Comment Apple a donné naissance à Safari... il y a dix ans

Culture du secret et de la surprise, choix de l'Open Source sans en suivre les règles, volonté de s'affranchir de Microsoft... Retour sur la stratégie de lancement du navigateur d'Apple, désormais l'un des plus utilisés au monde.

Il y a dix ans jour pour jour, Safari sortait de l'ombre. Lors de l'une de ses keynotes dont il avait le secret, le 7 janvier, au MacWorld de 2003, Steve Jobs présentait "le navigateur le plus rapide pour Mac OS X". Pour cet anniversaire, Don Melton, qui a piloté sa genèse au sein d'Apple, livre aujourd'hui de nouveaux détails peu connus sur les semaines qui ont précédé cette annonce.

Safari, Apple et l'Open Source

Le contexte de l'arrivée de ce navigateur est connu. Microsoft délaissant le support d'Internet Explorer pour Mac, un boulevard s'est ouvert devant Apple pour développer son propre navigateur. Idée impulsée par Steve Jobs dès l'été 2002, ce navigateur allait s'appuyer sur des codes Open Source : KHTML, comme base de son moteur de rendu HTML, ainsi que KJS pour l'interpréteur JavaScript.
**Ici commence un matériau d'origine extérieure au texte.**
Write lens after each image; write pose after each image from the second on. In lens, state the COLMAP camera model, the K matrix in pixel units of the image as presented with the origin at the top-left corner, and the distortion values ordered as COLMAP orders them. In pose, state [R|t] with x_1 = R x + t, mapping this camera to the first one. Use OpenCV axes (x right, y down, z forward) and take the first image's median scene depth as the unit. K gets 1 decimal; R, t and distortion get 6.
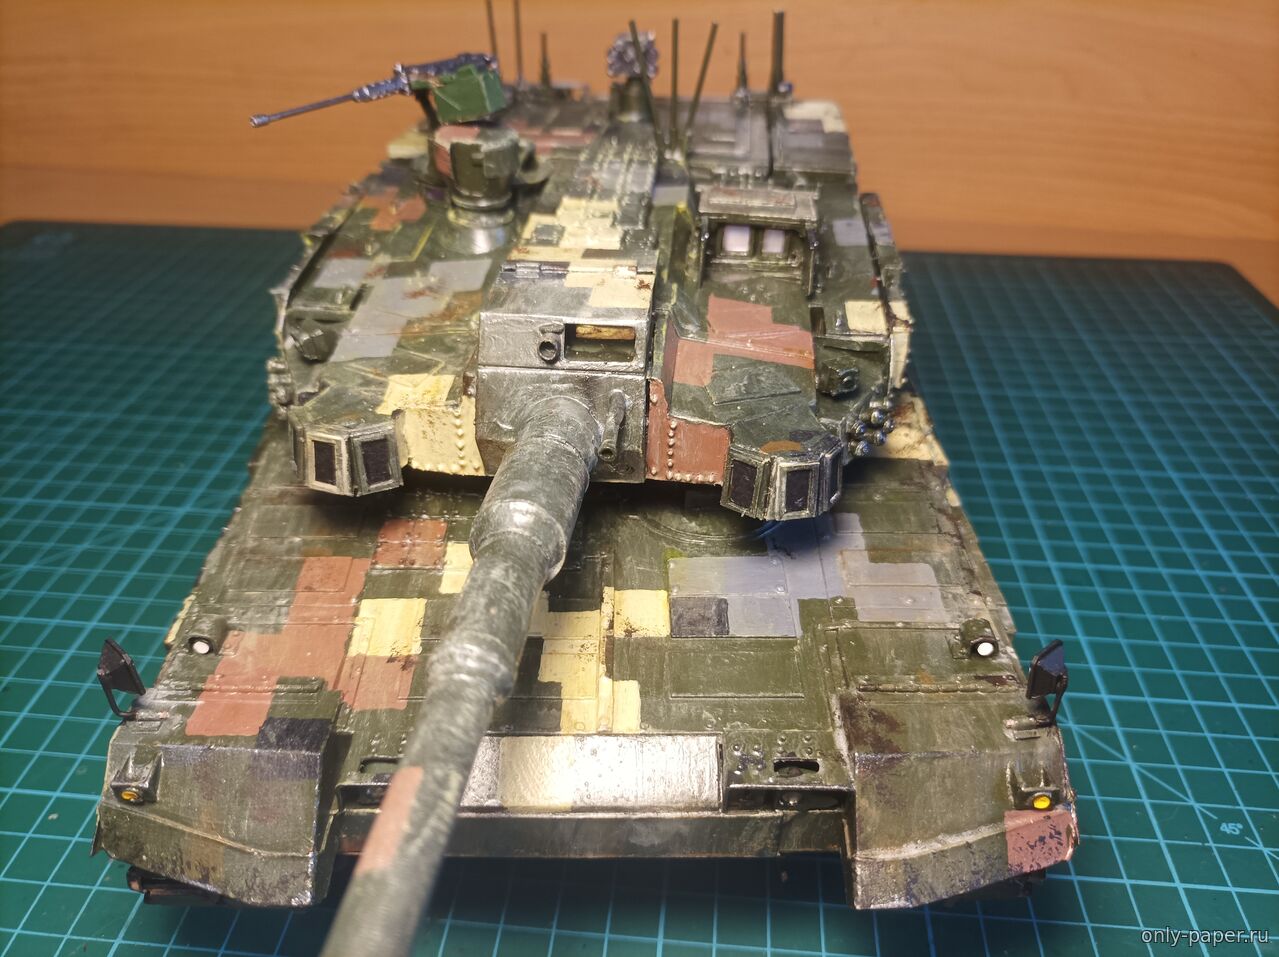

Un e-mail, justement daté du 7 janvier 2003, signé par Don Melton et toujours en ligne, explique les raisons qui ont conduit l'équipe de développement de Safari à choisir KHTML et KJS : un bon respect des standards alors modernes, un design épuré, et un code particulièrement léger. L'équipe chargée du développement, d'ailleurs composée de plusieurs bons connaisseurs des solutions Open Source (issus du projet Gnome ou pionniers de l'aventure Open Source de Mozilla), l'aura comparé à Gecko, le moteur de rendu de Mozilla, mais lui aura préféré KHTML.

Le moteur de rendu HTML de Safari, baptisé WebKit, sera, tout comme KHTML, Open Source, et plus précisément sous licence LGPL. Affichant sa volonté de contribuer au développement de KHTML, la firme à la pomme n'aura toutefois pas complétement joué le jeu. La firme de Cupertino ne partageait avec la communauté Open Source les modifications et améliorations apportées à son navigateur que sous une forme illisible ou inexploitable. D'ailleurs, en 2005, Apple a pu annoncer fièrement que Safari était le premier navigateur à passer le test Acid2 sans erreur, ce que les contributeurs au projet KDE étaient alors loin de pouvoir reproduire, preuve que la contribution d'Apple au projet Open Source a rapidement trouvé ses limites...

La culture du secret chez Apple

Aujourd'hui, alors que Safari fête ces dix ans, Don Melton révèle toutes les difficultés qu'il a rencontrées pour choisir le nom Safari (qui a bien failli s'appeler Freedom, pour évoquer la liberté d'Apple face à Microsoft et son Internet Explorer) mais aussi pour bâtir le navigateur d'Apple dans le secret. Et pour recruter les meilleurs talents sans leur révéler le projet, mais aussi pas seulement.

Car Steve Jobs voulant se réserver l'effet de surprise pour sa keynote, il fallait que le développement du navigateur passe inaperçu. Or, une chose terrifiait alors Don Melton : les logs de serveur. Pour ne pas se faire repérer lors des tests et du développement du navigateur, il révèle aujourd'hui qu'il a dû lui associer un faux user agent string, faisant passer Safari pour "Internet Explorer pour Mac" et même pour le navigateur de Mozilla ! Ainsi, lui et son équipe pouvaient tranquillement tester le navigateur sans se faire repérer par les administrateurs épluchant leur journal d'activités et découvrant un nouveau navigateur utilisé depuis le campus d'Apple, repérable à cause de ses adresses IP de classe A commençant par le numéro 17.

Ce n'est pas le seul stratagème révélé aujourd'hui par Don Melton, puisque ce dernier a aussi dû arranger le code pour que la réelle identité de Safari n'apparaisse qu'après la keynote de Steve Jobs, le 7 janvier 2003. Date à laquelle Safari est donc réellement sorti de l'ombre.